Cath gloussa en faisant un clin d'oeil amusé à son amie. Visiblement, ce matin, tout le monde clignait des yeux ! Puis la jeune femme sentit des présences avant de les apercevoir. Dans un mouvement souple, elle se retourna pour croiser le regard de son père, immobile dans un coin de la vaste salle. Cadeyrn était là et -oh, surprise !- Elyana l'avait aujourd'hui accompagné. Mais cette fois-ci, elle était dans la même pièce que Delyth et non mise à l'abri quelque part, ailleurs.

― Je suis contente de vous voir ! fit Delyth en les serrant tour à tour dans ses bras.

Quand vint le tour d'Elyana, elle marqua un temps de surprise évident pour tous.

― Wah, s'exclama-t-elle, tu es vraiment énorme.

Delyth avisait son gros ventre rebondit, qui ressemblait à peu de chose près à un ballon de baudruche près à éclater.

― Mais tu es radieuse ! se reprit-elle enfin. Ta fille a l'air en pleine forme !
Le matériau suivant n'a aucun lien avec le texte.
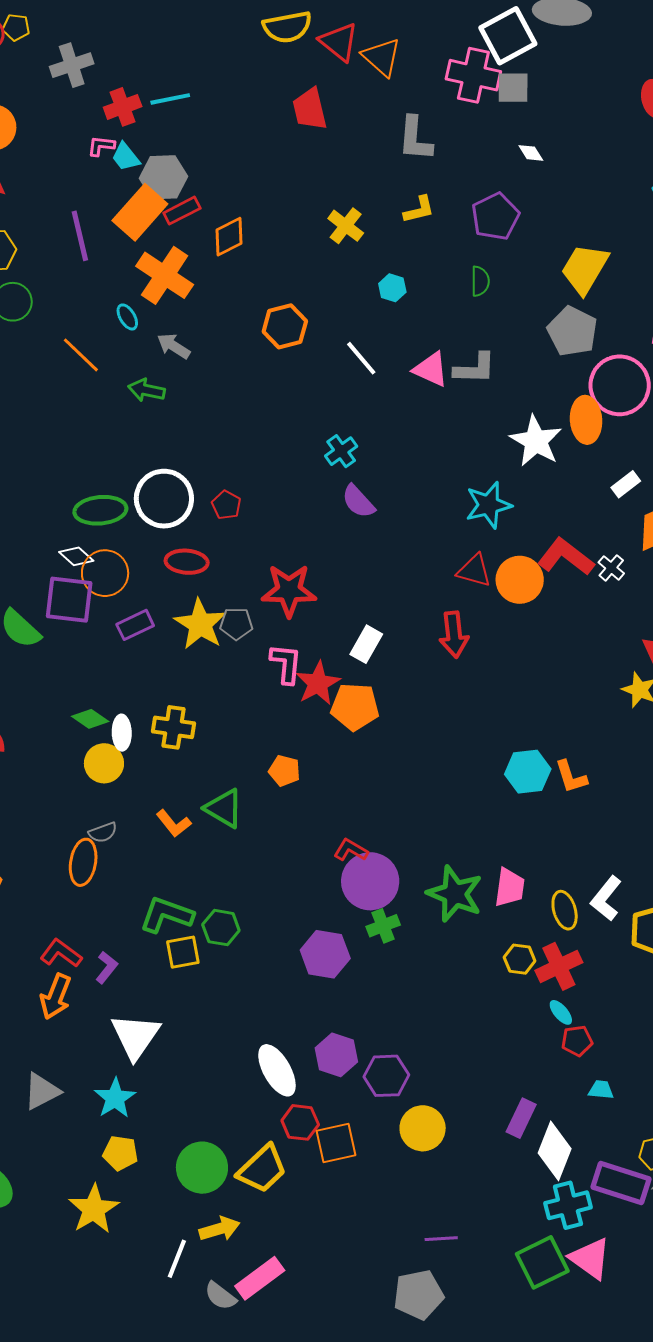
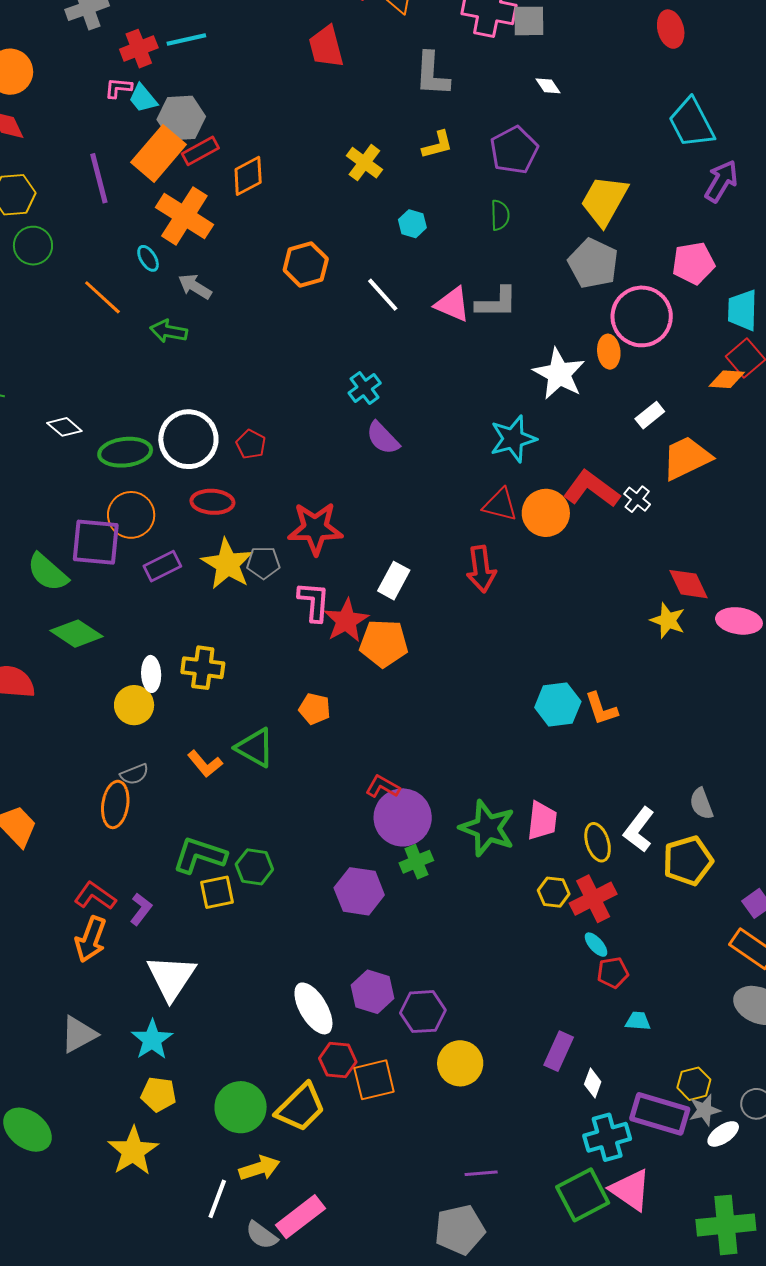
orange ellipse: (586, 420) -> (609, 352), size x0.7
white diamond: (76, 556) -> (64, 427), moved
green diamond: (90, 719) -> (76, 634), moved, size x1.4
white diamond: (555, 1151) -> (593, 1083), size x0.5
Elyana souriait, sans même se vexer. Après tout, elle avait raison, son ventre était énorme. À un tel point où c'était Cadeyrn qui devait lasser ses chaussures, car elle ne pouvait atteindre décemment ses pieds avec ses mains, son bidon au milieu de la trajectoire. Parfois, elle tentait de se contorsionner en usant de mille postures tordues mais cela en devenait usant, à la longue, surtout que Cadeyrn était toujours ravi de se rendre utile.
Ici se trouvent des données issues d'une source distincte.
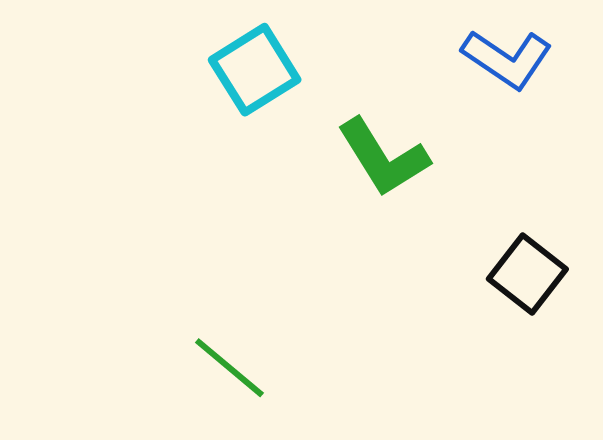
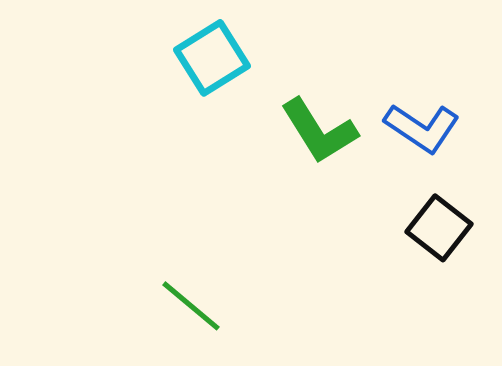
blue L-shape: (507, 59) -> (422, 128), moved

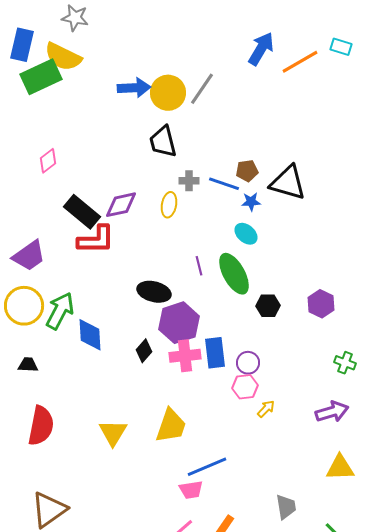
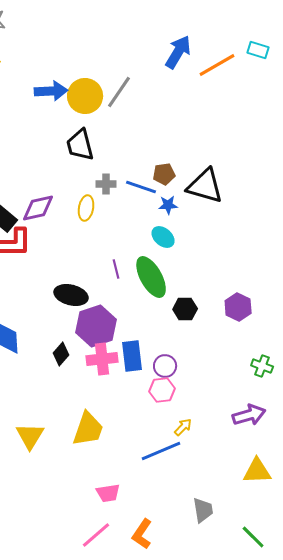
yellow arrow: (266, 409) -> (183, 427), moved
blue line: (207, 467) -> (161, 451), moved

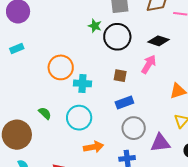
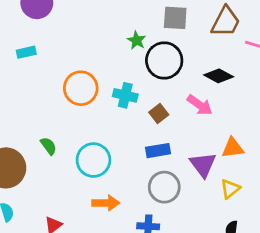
pink arrow: (149, 64) -> (200, 105), turned 84
brown square: (120, 76) -> (159, 113), turned 32
cyan cross: (82, 83) -> (125, 95), moved
purple triangle: (160, 143) -> (203, 165), moved, turned 50

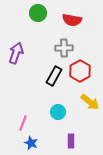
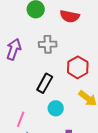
gray cross: (64, 48) -> (48, 44), moved
black rectangle: (54, 76) -> (45, 83), moved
Au départ, Elyana l'avait trouvé distant, ayant même eu peur qu'il ne cherche à partir. Mais tout avait changé, le pétage de plomb de Delyth dans la forêt avait changé leur relation pour de bon. En même temps, la nièce de son protecteur avait réussi l'exploit de carboniser sa maison. Depuis qu'elle était à la rue, Elyana avait appris l'humilité. Elle attendait avec impatience la tête que fera Delyth en apprenant la nouvelle. À vrai dire, bien que ce ne soit pas si drôle, Elyana souriait en y pensant. Oui, sa maison avait été brûlée, celle où elle avait les souvenirs de son père adoptif Vampiris, ses affaires et sa vie. Mais elle en avait été soulagée. Refaire sa vie en partant de rien, tout remettre à neuf, voilà ce qu'elle avait désiré. Le destin ou éventuellement même les Dieux l'avaient peut-être aidée de cette manière détournée.
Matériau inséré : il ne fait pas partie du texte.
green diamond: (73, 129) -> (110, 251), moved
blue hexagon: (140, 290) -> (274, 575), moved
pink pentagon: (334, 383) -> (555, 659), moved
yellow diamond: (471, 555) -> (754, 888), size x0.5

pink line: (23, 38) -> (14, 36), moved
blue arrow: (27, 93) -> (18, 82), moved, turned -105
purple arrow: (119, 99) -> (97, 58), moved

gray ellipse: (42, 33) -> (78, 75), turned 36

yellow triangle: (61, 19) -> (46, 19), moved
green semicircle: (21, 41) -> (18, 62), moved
― Delyth ! appela Thomas, coupant la conversation animée de la jeune femme et de sa petite et étrange famille.

― J'arrive ! fit-elle à son intention. Elyana, pitié, reste bien loin de moi. Je ne te ferai rien, mais t'avoir trop près va trop me stresser.

― Stop ! Delyth, nous avons tous confiance en toi. Tu vas assurer. N'est-ce pas, Cad ?

― Évidemment. Tu vas tout défoncer ! Enfin non, tu ne vas rien défoncer du tout.

Cadeyrn se frappa le front, mal à l'aise et finit par fixer la pointe de ses pieds, ses chaussures de cuir noir paraissant subitement d'un intérêt capital.

― J'ai compris, t'inquiète ! ria Delyth en allant rejoindre Thomas Miller qui s'impatientait.Elle espérait sincèrement qu'elle n'allait pas tout défoncer. Dans le cas contraire elle devrait dire au revoir à sa liberté.